# [Task to carry out]
The listing that follows must be retyped exactly, without its pictures.

# [Material provided]
------------
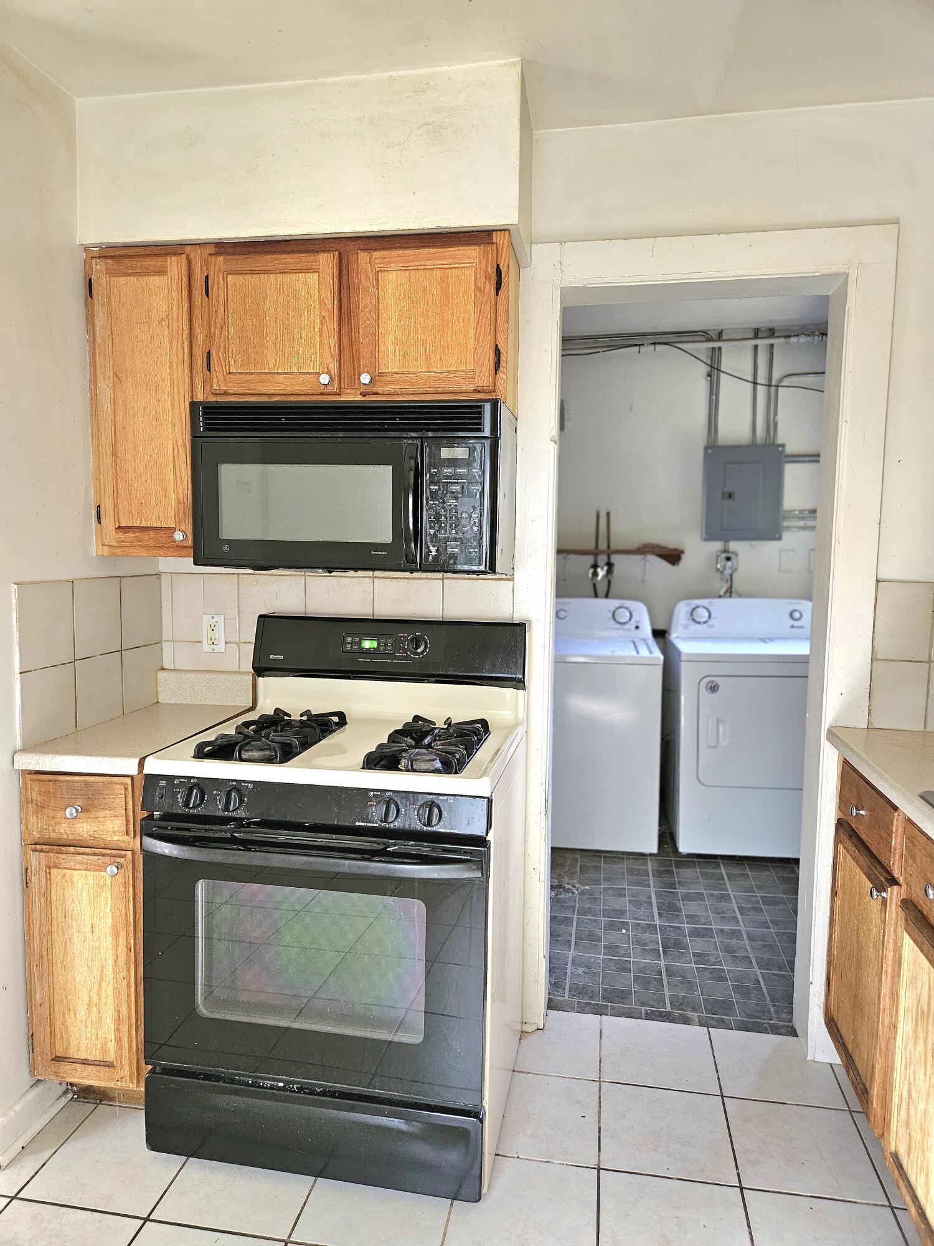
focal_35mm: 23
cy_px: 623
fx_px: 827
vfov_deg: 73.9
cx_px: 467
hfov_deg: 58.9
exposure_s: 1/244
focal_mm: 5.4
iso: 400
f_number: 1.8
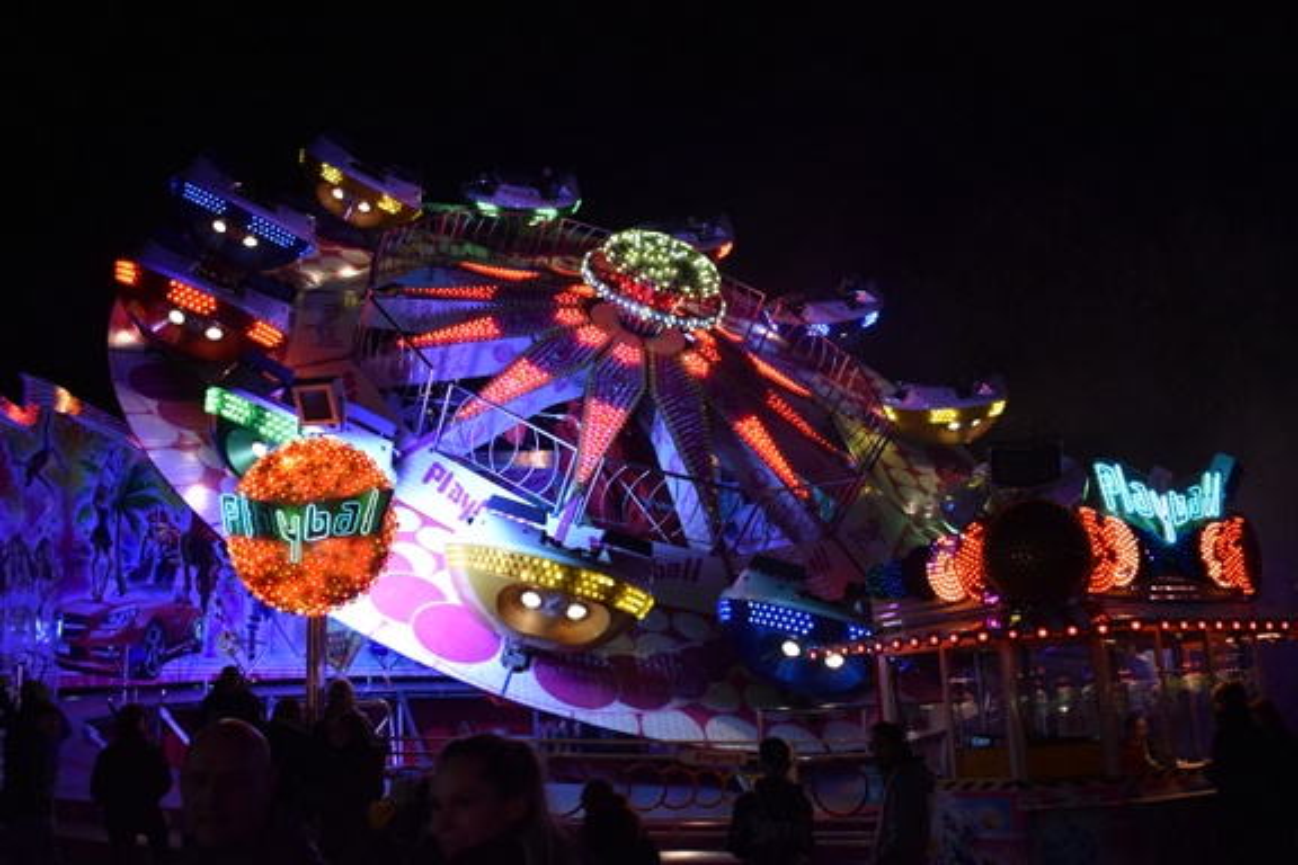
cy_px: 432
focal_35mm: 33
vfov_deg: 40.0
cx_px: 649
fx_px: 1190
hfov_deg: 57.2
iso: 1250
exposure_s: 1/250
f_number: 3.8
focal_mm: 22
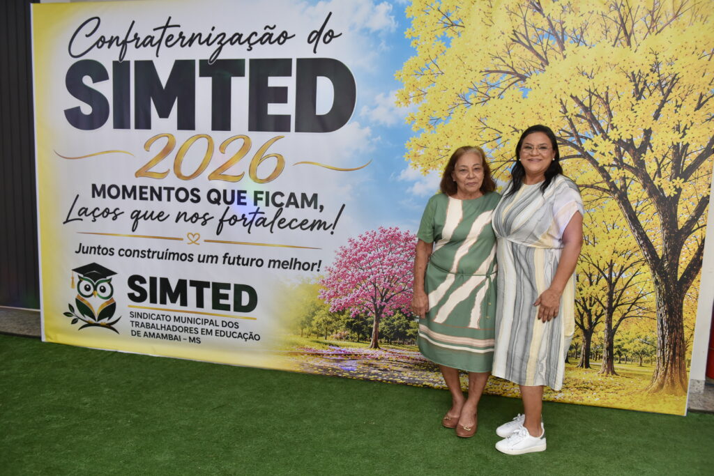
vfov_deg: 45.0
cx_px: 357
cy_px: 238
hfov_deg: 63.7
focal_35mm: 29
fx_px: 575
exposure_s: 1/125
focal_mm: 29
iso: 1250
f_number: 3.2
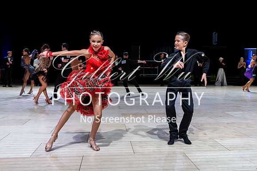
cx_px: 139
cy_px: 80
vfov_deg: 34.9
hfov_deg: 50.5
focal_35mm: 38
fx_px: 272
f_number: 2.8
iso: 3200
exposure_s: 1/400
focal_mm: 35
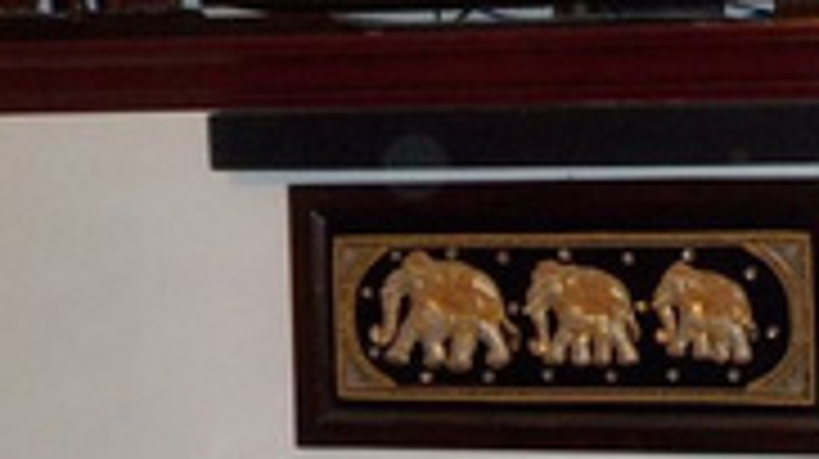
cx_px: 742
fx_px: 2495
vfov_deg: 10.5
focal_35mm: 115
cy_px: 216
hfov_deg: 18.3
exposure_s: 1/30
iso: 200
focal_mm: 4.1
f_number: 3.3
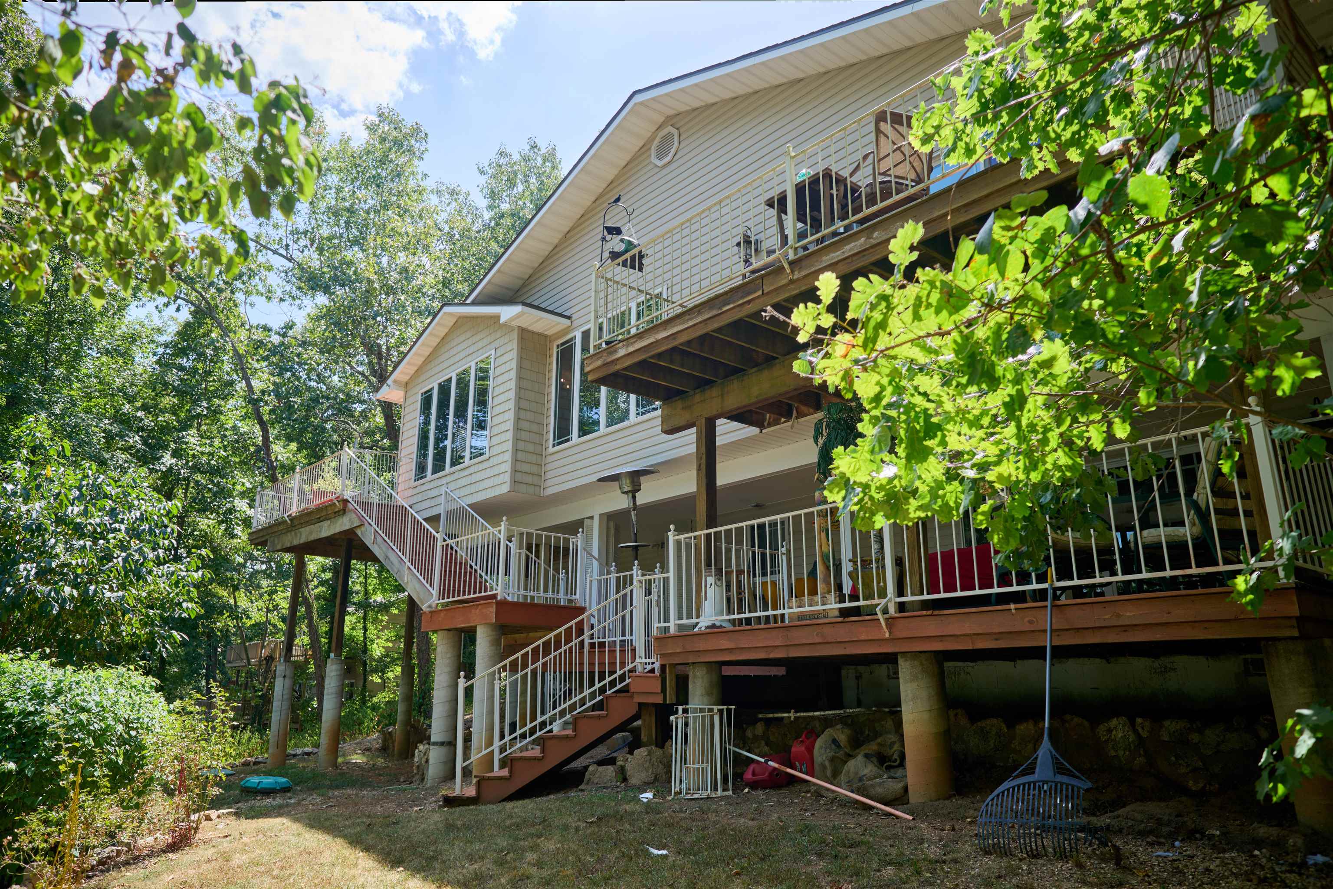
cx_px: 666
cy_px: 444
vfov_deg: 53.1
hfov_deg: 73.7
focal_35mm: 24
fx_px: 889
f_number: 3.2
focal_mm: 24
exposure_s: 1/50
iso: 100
------------
# [Response box]
focal_35mm: 23
cy_px: 623
fx_px: 827
vfov_deg: 73.9
cx_px: 467
hfov_deg: 58.9
exposure_s: 1/244
focal_mm: 5.4
iso: 400
f_number: 1.8
cy_px: 432
focal_35mm: 33
vfov_deg: 40.0
cx_px: 649
fx_px: 1190
hfov_deg: 57.2
iso: 1250
exposure_s: 1/250
f_number: 3.8
focal_mm: 22
vfov_deg: 45.0
cx_px: 357
cy_px: 238
hfov_deg: 63.7
focal_35mm: 29
fx_px: 575
exposure_s: 1/125
focal_mm: 29
iso: 1250
f_number: 3.2
cx_px: 139
cy_px: 80
vfov_deg: 34.9
hfov_deg: 50.5
focal_35mm: 38
fx_px: 272
f_number: 2.8
iso: 3200
exposure_s: 1/400
focal_mm: 35
cx_px: 742
fx_px: 2495
vfov_deg: 10.5
focal_35mm: 115
cy_px: 216
hfov_deg: 18.3
exposure_s: 1/30
iso: 200
focal_mm: 4.1
f_number: 3.3
cx_px: 666
cy_px: 444
vfov_deg: 53.1
hfov_deg: 73.7
focal_35mm: 24
fx_px: 889
f_number: 3.2
focal_mm: 24
exposure_s: 1/50
iso: 100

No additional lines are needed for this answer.